Le présent vient du passé |
Le punk n’est jamais mort. Ceux qui en veulent la preuve n’ont qu’à se rendre à Berlin, dans le quartier de Friedrichshain. Là, entre les clubs touristiques et les bastions de l’underground, ils trouveront parmi les derniers squats autogérés d’Europe de l’Ouest luttant pour leur survie.

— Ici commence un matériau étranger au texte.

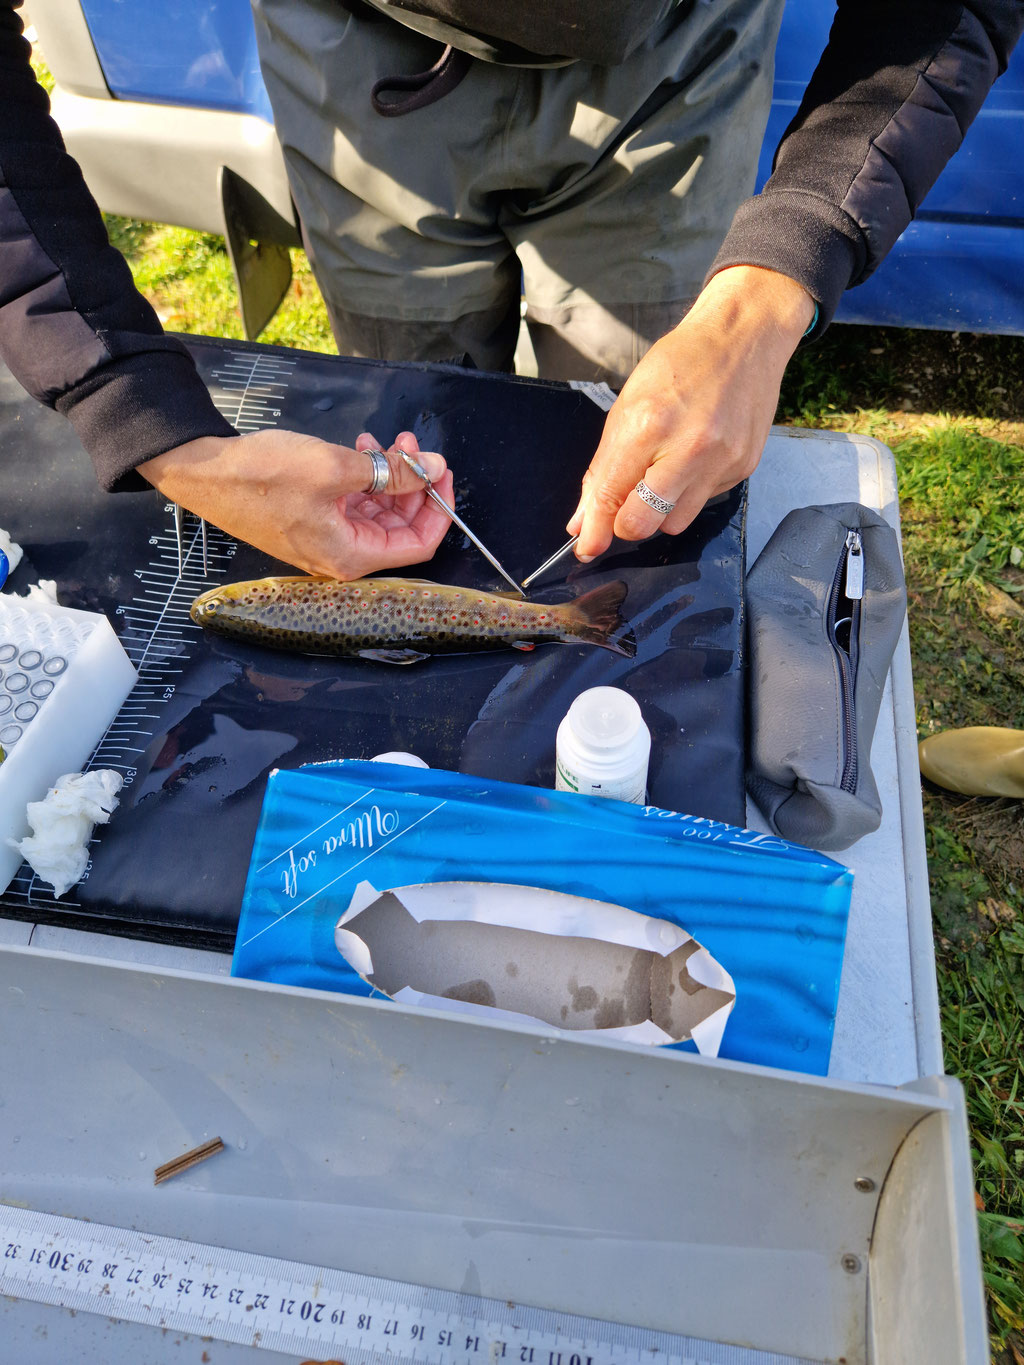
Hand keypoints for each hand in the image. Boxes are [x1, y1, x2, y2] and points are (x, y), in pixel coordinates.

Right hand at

Cependant, le tournant du nouveau millénaire avait
majoritairement relégué la culture punk à un
objet marketing bien sage pour adolescents en mal de sensations. Ecrasé,
l’ex-courant libertaire vendait des
meubles et du
parfum pour les grandes enseignes. Ses derniers rejetons occupaient plus la
presse
people que les pages débats des grands quotidiens. C’est que l’époque était
au triomphe de la société de consommation et les vaincus, punks, mais aussi
hippies et autres chantres de la décroissance étaient moqués, bouffons au
cirque de l’Argent.
La révolution au salon |
Puis vint 2008. Progressivement le monde occidental s’enfonça
dans la crise. Les géants politiques perdirent pieds, se retrouvant à genoux face
aux économistes. Le reste de la planète se mit à railler la grande Amérique et
ses alliés européens. Les écarts de
richesses éclatèrent au grand jour et se creusèrent tandis que la précarité
gangrénait les pays. On vit fleurir des mouvements prônant un changement de
modèle globale : Indignés,
Occupy,
les idées se rependirent lentement dans toute la société, pour le meilleur et pour le
pire. Nous prenions conscience de l’urgence du changement.
Comme il est d’usage lorsqu’on veut changer, on regarde
notre passé… Avant, il y a eu la beat generation et les hippies, ils furent les
premiers repris dans les discours puis par les standards de la Mode, en
musique, en
vêtement... Mais Ces derniers étaient incompatibles avec la société
actuelle car fondé sur l’espoir offert par une société roulant vers son âge
d’or. Alors, il fallut regarder du côté des cultures post-73 :
punk, grunge, hip-hop, reggae…
Les ados qui avaient grandi avec ces contrecultures étaient
désormais des consommateurs en pleine possession de leur budget. Chaque
mouvement était réutilisable par la Mode et au-delà, par la société politique. Ainsi,
la culture punk avait une idéologie
sociopolitique finalement proche du mouvement libérale
dominant – donc, facilement appréhendable : mélange de pensées libertaire,
de pessimisme et de fonctionnement en autogestion, le punk avait œuvré, dans
son temps, à l’émergence de nombreux labels
et salles spectacles
indépendants des majors. Cette idée d’indépendance – d’auto-entreprenariat –
était encrée dans l’esprit de la nouvelle génération par le discours
gouvernemental qui y voyait la solution pour « boosté l’économie ».
Les labels
et les artistes autoproduits fleurirent donc, aidés par internet et les
possibilités de financement
participatif (pub au passage).
L’assimilation peut désormais se faire dans les médias
pseudo-jeunes, qui commencent à s’interroger sur le retour du punk. Le punk
intellectuel renait, récupéré, systémisé, mais sérieux, affranchi des moqueries :
la bête sauvage a connu l’emprisonnement et l’humiliation du cirque, elle peut
maintenant brillée comme animal domestique, aimé de tous.
Le punk n’est jamais mort, non, il s’est assagit et les
derniers spécimens sauvages sont observables dans leurs réserves, à Berlin ou ailleurs.